Source records:
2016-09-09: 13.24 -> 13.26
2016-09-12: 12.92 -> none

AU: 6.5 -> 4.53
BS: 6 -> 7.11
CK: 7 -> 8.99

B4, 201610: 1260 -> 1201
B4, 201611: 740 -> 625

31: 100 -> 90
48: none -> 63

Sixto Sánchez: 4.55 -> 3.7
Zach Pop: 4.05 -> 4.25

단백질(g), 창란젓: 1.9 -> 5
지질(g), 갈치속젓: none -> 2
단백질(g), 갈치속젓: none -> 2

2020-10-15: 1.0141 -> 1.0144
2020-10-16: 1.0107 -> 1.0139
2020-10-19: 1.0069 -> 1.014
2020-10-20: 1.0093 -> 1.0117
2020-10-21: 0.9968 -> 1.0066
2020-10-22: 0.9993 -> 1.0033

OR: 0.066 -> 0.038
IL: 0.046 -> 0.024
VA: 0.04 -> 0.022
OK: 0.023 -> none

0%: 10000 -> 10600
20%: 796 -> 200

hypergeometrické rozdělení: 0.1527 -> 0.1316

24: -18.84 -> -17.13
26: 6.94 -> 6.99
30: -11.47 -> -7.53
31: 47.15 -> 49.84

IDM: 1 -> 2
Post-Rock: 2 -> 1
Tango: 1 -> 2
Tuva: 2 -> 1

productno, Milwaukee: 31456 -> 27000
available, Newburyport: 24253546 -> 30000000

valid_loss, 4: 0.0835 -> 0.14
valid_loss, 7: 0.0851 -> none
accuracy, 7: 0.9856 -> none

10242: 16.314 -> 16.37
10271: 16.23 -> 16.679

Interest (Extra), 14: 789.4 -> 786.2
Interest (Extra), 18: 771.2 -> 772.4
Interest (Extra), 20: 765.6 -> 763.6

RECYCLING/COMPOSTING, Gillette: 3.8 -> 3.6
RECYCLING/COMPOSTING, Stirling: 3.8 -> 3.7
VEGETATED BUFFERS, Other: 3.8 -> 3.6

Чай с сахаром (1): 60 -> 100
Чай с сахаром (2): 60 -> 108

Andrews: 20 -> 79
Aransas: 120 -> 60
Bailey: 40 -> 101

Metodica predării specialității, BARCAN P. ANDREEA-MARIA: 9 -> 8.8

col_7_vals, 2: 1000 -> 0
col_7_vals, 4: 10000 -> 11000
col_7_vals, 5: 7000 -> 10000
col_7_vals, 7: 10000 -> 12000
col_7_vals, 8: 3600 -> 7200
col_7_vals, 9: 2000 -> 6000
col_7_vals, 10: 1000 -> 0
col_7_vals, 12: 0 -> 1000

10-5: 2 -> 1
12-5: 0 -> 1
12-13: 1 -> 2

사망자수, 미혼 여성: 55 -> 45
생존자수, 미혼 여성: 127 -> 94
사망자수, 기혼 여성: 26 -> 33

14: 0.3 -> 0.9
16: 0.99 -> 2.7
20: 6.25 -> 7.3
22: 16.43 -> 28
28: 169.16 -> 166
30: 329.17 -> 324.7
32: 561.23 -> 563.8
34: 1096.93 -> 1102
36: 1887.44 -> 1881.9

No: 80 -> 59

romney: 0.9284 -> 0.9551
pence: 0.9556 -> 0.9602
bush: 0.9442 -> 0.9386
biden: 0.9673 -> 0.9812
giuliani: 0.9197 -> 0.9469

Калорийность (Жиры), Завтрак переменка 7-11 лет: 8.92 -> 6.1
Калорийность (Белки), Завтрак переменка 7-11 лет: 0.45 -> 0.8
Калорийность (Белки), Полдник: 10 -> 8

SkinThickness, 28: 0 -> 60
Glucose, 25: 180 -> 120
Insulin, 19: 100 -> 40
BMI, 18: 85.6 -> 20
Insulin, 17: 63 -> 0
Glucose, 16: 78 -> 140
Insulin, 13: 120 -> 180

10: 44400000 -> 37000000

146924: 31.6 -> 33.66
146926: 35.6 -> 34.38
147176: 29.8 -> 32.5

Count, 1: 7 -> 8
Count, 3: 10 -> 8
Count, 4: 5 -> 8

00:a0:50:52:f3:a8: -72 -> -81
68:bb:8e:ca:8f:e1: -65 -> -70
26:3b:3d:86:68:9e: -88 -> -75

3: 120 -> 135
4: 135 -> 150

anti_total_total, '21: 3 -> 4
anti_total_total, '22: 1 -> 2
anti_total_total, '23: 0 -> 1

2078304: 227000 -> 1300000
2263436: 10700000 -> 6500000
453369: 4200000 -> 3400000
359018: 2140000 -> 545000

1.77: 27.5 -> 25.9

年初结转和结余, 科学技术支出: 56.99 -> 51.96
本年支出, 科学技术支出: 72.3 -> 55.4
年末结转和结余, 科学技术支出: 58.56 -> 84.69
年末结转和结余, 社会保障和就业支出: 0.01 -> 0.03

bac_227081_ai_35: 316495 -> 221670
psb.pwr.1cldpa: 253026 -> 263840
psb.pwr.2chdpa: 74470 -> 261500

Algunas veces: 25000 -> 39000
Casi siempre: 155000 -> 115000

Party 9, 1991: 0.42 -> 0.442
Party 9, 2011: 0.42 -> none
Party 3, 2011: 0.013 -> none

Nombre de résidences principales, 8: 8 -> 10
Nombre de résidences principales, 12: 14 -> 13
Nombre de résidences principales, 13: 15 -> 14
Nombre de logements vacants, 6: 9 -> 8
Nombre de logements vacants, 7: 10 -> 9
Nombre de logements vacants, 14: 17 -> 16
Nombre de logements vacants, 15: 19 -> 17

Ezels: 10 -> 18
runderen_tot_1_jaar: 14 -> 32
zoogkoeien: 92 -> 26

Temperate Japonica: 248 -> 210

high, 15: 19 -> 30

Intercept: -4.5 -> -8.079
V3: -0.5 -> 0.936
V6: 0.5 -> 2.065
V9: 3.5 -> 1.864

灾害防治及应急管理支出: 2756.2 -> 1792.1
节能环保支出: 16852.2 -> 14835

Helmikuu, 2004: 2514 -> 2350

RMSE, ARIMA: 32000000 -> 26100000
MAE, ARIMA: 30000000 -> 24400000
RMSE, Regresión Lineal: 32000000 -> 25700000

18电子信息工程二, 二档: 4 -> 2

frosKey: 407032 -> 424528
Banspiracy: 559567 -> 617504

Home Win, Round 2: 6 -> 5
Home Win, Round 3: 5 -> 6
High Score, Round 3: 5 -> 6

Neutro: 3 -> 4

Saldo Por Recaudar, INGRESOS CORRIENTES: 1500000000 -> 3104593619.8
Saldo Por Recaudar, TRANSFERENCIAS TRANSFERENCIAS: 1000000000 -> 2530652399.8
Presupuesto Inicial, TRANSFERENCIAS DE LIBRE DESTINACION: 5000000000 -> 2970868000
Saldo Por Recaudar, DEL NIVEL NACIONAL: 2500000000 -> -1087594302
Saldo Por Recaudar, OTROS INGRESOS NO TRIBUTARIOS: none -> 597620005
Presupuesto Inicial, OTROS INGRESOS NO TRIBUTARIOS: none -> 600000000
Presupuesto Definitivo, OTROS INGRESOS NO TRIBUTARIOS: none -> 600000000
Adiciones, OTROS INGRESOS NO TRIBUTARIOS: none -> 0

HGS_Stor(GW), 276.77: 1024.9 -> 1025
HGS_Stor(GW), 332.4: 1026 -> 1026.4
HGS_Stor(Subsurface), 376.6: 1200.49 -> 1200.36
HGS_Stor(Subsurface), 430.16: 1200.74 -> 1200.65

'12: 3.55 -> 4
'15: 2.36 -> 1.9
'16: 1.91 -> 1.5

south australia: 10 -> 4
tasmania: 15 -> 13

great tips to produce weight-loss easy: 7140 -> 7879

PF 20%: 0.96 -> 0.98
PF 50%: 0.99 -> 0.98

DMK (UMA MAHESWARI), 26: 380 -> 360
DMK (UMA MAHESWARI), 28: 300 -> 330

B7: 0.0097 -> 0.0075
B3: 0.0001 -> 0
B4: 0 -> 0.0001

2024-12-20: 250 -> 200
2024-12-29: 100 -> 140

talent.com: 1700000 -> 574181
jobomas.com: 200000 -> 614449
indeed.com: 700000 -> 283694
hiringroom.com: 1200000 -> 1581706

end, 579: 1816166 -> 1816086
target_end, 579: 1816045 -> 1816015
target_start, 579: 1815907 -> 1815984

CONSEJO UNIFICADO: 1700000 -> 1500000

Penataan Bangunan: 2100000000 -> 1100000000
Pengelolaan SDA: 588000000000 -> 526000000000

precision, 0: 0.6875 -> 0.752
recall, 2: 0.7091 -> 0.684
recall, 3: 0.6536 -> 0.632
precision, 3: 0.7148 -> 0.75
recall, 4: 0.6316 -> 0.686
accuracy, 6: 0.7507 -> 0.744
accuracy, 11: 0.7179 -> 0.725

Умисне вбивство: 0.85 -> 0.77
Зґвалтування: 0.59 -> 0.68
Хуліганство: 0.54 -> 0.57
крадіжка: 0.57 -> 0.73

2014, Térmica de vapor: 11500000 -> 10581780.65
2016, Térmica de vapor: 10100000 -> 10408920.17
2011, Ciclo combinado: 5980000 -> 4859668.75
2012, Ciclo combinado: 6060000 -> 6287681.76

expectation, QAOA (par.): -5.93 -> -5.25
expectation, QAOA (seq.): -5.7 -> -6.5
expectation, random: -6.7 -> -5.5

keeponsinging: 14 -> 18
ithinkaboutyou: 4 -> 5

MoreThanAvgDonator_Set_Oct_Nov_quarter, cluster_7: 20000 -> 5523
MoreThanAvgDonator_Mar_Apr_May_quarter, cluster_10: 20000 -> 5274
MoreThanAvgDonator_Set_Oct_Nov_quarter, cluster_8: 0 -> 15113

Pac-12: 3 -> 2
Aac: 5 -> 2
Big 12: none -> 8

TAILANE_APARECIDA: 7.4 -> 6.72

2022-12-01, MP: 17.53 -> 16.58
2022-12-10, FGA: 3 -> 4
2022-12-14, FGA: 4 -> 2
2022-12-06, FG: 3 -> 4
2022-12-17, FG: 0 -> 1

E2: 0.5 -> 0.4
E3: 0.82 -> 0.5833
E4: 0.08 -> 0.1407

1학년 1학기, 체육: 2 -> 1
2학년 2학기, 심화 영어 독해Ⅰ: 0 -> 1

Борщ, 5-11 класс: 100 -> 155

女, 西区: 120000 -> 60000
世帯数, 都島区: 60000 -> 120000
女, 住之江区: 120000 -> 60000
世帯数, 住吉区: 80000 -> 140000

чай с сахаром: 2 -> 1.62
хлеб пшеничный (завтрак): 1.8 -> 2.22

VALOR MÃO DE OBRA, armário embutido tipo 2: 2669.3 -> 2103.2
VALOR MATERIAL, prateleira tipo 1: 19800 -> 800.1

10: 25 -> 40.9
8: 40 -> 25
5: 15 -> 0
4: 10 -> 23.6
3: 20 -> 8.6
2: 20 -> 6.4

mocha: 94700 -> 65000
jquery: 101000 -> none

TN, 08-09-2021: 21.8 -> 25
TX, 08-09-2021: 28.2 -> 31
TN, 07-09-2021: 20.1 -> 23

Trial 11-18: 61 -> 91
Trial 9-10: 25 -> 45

◆ **ACTIVITY**: Look back at the data above. Transcribe exactly the lines starting at the line that contains "16: 0.99 -> 2.7" and ending at the line that contains "anti_total_total, '22: 1 -> 2".

◆ **YOUR RESPONSE**:
16: 0.99 -> 2.7
20: 6.25 -> 7.3
22: 16.43 -> 28
28: 169.16 -> 166
30: 329.17 -> 324.7
32: 561.23 -> 563.8
34: 1096.93 -> 1102
36: 1887.44 -> 1881.9

No: 80 -> 59

romney: 0.9284 -> 0.9551
pence: 0.9556 -> 0.9602
bush: 0.9442 -> 0.9386
biden: 0.9673 -> 0.9812
giuliani: 0.9197 -> 0.9469

Калорийность (Жиры), Завтрак переменка 7-11 лет: 8.92 -> 6.1
Калорийность (Белки), Завтрак переменка 7-11 лет: 0.45 -> 0.8
Калорийность (Белки), Полдник: 10 -> 8

SkinThickness, 28: 0 -> 60
Glucose, 25: 180 -> 120
Insulin, 19: 100 -> 40
BMI, 18: 85.6 -> 20
Insulin, 17: 63 -> 0
Glucose, 16: 78 -> 140
Insulin, 13: 120 -> 180

10: 44400000 -> 37000000

146924: 31.6 -> 33.66
146926: 35.6 -> 34.38
147176: 29.8 -> 32.5

Count, 1: 7 -> 8
Count, 3: 10 -> 8
Count, 4: 5 -> 8

00:a0:50:52:f3:a8: -72 -> -81
68:bb:8e:ca:8f:e1: -65 -> -70
26:3b:3d:86:68:9e: -88 -> -75

3: 120 -> 135
4: 135 -> 150

anti_total_total, '21: 3 -> 4
anti_total_total, '22: 1 -> 2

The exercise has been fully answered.